--- Условие задания ---
Оформите все строки ниже как таблицу Markdown со столбцами «Номер» и «Текст строки», пропустив пустые строки.

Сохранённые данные
____________________

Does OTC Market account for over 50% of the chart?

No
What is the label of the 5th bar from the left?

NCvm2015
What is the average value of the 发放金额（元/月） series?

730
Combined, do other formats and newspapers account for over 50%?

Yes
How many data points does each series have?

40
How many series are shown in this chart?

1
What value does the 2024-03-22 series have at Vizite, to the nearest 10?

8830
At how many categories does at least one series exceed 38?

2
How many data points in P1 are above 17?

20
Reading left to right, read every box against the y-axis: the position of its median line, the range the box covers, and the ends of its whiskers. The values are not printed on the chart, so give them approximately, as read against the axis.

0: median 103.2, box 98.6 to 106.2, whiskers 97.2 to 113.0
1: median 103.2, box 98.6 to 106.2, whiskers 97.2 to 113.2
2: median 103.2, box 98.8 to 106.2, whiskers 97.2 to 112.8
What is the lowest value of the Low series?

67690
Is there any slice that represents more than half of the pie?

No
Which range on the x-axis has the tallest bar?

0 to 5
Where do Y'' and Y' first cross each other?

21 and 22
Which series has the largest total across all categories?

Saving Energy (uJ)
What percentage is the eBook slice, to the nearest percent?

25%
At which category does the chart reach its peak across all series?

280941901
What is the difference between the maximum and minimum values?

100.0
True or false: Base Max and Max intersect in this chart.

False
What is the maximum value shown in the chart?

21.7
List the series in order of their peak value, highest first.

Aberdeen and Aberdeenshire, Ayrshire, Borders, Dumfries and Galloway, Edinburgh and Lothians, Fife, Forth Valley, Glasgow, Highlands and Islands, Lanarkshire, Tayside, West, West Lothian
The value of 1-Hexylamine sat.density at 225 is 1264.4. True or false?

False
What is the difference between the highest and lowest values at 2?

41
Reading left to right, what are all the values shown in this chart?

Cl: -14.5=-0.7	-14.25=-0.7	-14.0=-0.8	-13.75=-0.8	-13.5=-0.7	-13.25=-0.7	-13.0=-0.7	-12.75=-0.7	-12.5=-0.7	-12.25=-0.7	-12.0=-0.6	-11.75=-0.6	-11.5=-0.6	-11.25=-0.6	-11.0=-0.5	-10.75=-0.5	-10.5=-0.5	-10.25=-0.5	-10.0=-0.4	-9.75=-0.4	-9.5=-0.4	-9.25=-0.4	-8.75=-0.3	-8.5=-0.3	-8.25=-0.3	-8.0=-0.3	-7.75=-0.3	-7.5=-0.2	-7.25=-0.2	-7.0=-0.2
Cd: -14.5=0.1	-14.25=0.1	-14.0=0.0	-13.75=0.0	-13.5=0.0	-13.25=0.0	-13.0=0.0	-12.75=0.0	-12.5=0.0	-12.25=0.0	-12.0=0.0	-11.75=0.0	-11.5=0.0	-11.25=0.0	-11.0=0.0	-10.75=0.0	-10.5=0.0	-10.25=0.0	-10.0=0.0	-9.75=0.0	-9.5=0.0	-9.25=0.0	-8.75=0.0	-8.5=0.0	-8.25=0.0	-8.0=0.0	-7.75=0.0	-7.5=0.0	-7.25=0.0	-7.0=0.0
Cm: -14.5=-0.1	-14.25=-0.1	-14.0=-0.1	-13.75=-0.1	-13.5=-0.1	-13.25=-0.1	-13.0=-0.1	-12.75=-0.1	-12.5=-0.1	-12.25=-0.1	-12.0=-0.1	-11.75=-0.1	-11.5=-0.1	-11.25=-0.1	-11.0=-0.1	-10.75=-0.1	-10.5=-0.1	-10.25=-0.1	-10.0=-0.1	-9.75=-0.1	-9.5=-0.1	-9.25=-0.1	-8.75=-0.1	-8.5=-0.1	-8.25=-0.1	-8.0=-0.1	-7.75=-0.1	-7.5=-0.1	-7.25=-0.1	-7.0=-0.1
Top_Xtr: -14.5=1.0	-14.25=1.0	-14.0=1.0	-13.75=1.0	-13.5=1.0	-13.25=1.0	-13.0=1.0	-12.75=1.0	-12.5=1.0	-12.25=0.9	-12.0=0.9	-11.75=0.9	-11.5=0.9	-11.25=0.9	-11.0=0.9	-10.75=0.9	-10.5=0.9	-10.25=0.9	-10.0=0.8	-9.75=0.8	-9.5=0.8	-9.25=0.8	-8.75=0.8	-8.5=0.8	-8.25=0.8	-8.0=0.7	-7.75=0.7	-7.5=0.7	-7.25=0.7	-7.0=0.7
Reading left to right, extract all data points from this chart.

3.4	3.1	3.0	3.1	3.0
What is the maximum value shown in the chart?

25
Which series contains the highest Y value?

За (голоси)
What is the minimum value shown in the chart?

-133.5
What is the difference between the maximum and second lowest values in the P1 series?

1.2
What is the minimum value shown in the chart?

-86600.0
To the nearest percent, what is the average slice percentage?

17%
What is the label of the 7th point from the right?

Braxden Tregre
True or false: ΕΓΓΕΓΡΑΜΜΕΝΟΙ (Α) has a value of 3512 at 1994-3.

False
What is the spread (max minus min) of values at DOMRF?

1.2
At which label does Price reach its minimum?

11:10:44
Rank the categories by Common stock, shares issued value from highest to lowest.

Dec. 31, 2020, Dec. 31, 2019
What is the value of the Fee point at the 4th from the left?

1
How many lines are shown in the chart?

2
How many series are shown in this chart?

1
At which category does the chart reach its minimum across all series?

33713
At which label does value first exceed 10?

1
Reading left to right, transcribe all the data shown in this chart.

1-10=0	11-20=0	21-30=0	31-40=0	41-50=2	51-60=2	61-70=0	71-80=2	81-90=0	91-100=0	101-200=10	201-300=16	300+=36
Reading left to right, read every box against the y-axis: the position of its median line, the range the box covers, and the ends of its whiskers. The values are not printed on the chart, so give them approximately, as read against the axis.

____________________

--- Ответ ---
| Номер | Текст строки |
|---|---|
| 1 | Does OTC Market account for over 50% of the chart? |
| 2 | No |
| 3 | What is the label of the 5th bar from the left? |
| 4 | NCvm2015 |
| 5 | What is the average value of the 发放金额（元/月） series? |
| 6 | 730 |
| 7 | Combined, do other formats and newspapers account for over 50%? |
| 8 | Yes |
| 9 | How many data points does each series have? |
| 10 | 40 |
| 11 | How many series are shown in this chart? |
| 12 | 1 |
| 13 | What value does the 2024-03-22 series have at Vizite, to the nearest 10? |
| 14 | 8830 |
| 15 | At how many categories does at least one series exceed 38? |
| 16 | 2 |
| 17 | How many data points in P1 are above 17? |
| 18 | 20 |
| 19 | Reading left to right, read every box against the y-axis: the position of its median line, the range the box covers, and the ends of its whiskers. The values are not printed on the chart, so give them approximately, as read against the axis. |
| 20 | 0: median 103.2, box 98.6 to 106.2, whiskers 97.2 to 113.0 |
| 21 | 1: median 103.2, box 98.6 to 106.2, whiskers 97.2 to 113.2 |
| 22 | 2: median 103.2, box 98.8 to 106.2, whiskers 97.2 to 112.8 |
| 23 | What is the lowest value of the Low series? |
| 24 | 67690 |
| 25 | Is there any slice that represents more than half of the pie? |
| 26 | No |
| 27 | Which range on the x-axis has the tallest bar? |
| 28 | 0 to 5 |
| 29 | Where do Y'' and Y' first cross each other? |
| 30 | 21 and 22 |
| 31 | Which series has the largest total across all categories? |
| 32 | Saving Energy (uJ) |
| 33 | What percentage is the eBook slice, to the nearest percent? |
| 34 | 25% |
| 35 | At which category does the chart reach its peak across all series? |
| 36 | 280941901 |
| 37 | What is the difference between the maximum and minimum values? |
| 38 | 100.0 |
| 39 | True or false: Base Max and Max intersect in this chart. |
| 40 | False |
| 41 | What is the maximum value shown in the chart? |
| 42 | 21.7 |
| 43 | List the series in order of their peak value, highest first. |
| 44 | Aberdeen and Aberdeenshire, Ayrshire, Borders, Dumfries and Galloway, Edinburgh and Lothians, Fife, Forth Valley, Glasgow, Highlands and Islands, Lanarkshire, Tayside, West, West Lothian |
| 45 | The value of 1-Hexylamine sat.density at 225 is 1264.4. True or false? |
| 46 | False |
| 47 | What is the difference between the highest and lowest values at 2? |
| 48 | 41 |
| 49 | Reading left to right, what are all the values shown in this chart? |
| 50 | Cl: -14.5=-0.7	-14.25=-0.7	-14.0=-0.8	-13.75=-0.8	-13.5=-0.7	-13.25=-0.7	-13.0=-0.7	-12.75=-0.7	-12.5=-0.7	-12.25=-0.7	-12.0=-0.6	-11.75=-0.6	-11.5=-0.6	-11.25=-0.6	-11.0=-0.5	-10.75=-0.5	-10.5=-0.5	-10.25=-0.5	-10.0=-0.4	-9.75=-0.4	-9.5=-0.4	-9.25=-0.4	-8.75=-0.3	-8.5=-0.3	-8.25=-0.3	-8.0=-0.3	-7.75=-0.3	-7.5=-0.2	-7.25=-0.2	-7.0=-0.2 |
| 51 | Cd: -14.5=0.1	-14.25=0.1	-14.0=0.0	-13.75=0.0	-13.5=0.0	-13.25=0.0	-13.0=0.0	-12.75=0.0	-12.5=0.0	-12.25=0.0	-12.0=0.0	-11.75=0.0	-11.5=0.0	-11.25=0.0	-11.0=0.0	-10.75=0.0	-10.5=0.0	-10.25=0.0	-10.0=0.0	-9.75=0.0	-9.5=0.0	-9.25=0.0	-8.75=0.0	-8.5=0.0	-8.25=0.0	-8.0=0.0	-7.75=0.0	-7.5=0.0	-7.25=0.0	-7.0=0.0 |
| 52 | Cm: -14.5=-0.1	-14.25=-0.1	-14.0=-0.1	-13.75=-0.1	-13.5=-0.1	-13.25=-0.1	-13.0=-0.1	-12.75=-0.1	-12.5=-0.1	-12.25=-0.1	-12.0=-0.1	-11.75=-0.1	-11.5=-0.1	-11.25=-0.1	-11.0=-0.1	-10.75=-0.1	-10.5=-0.1	-10.25=-0.1	-10.0=-0.1	-9.75=-0.1	-9.5=-0.1	-9.25=-0.1	-8.75=-0.1	-8.5=-0.1	-8.25=-0.1	-8.0=-0.1	-7.75=-0.1	-7.5=-0.1	-7.25=-0.1	-7.0=-0.1 |
| 53 | Top_Xtr: -14.5=1.0	-14.25=1.0	-14.0=1.0	-13.75=1.0	-13.5=1.0	-13.25=1.0	-13.0=1.0	-12.75=1.0	-12.5=1.0	-12.25=0.9	-12.0=0.9	-11.75=0.9	-11.5=0.9	-11.25=0.9	-11.0=0.9	-10.75=0.9	-10.5=0.9	-10.25=0.9	-10.0=0.8	-9.75=0.8	-9.5=0.8	-9.25=0.8	-8.75=0.8	-8.5=0.8	-8.25=0.8	-8.0=0.7	-7.75=0.7	-7.5=0.7	-7.25=0.7	-7.0=0.7 |
| 54 | Reading left to right, extract all data points from this chart. |
| 55 | 3.4	3.1	3.0	3.1	3.0 |
| 56 | What is the maximum value shown in the chart? |
| 57 | 25 |
| 58 | Which series contains the highest Y value? |
| 59 | За (голоси) |
| 60 | What is the minimum value shown in the chart? |
| 61 | -133.5 |
| 62 | What is the difference between the maximum and second lowest values in the P1 series? |
| 63 | 1.2 |
| 64 | What is the minimum value shown in the chart? |
| 65 | -86600.0 |
| 66 | To the nearest percent, what is the average slice percentage? |
| 67 | 17% |
| 68 | What is the label of the 7th point from the right? |
| 69 | Braxden Tregre |
| 70 | True or false: ΕΓΓΕΓΡΑΜΜΕΝΟΙ (Α) has a value of 3512 at 1994-3. |
| 71 | False |
| 72 | What is the spread (max minus min) of values at DOMRF? |
| 73 | 1.2 |
| 74 | At which label does Price reach its minimum? |
| 75 | 11:10:44 |
| 76 | Rank the categories by Common stock, shares issued value from highest to lowest. |
| 77 | Dec. 31, 2020, Dec. 31, 2019 |
| 78 | What is the value of the Fee point at the 4th from the left? |
| 79 | 1 |
| 80 | How many lines are shown in the chart? |
| 81 | 2 |
| 82 | How many series are shown in this chart? |
| 83 | 1 |
| 84 | At which category does the chart reach its minimum across all series? |
| 85 | 33713 |
| 86 | At which label does value first exceed 10? |
| 87 | 1 |
| 88 | Reading left to right, transcribe all the data shown in this chart. |
| 89 | 1-10=0	11-20=0	21-30=0	31-40=0	41-50=2	51-60=2	61-70=0	71-80=2	81-90=0	91-100=0	101-200=10	201-300=16	300+=36 |
| 90 | Reading left to right, read every box against the y-axis: the position of its median line, the range the box covers, and the ends of its whiskers. The values are not printed on the chart, so give them approximately, as read against the axis. |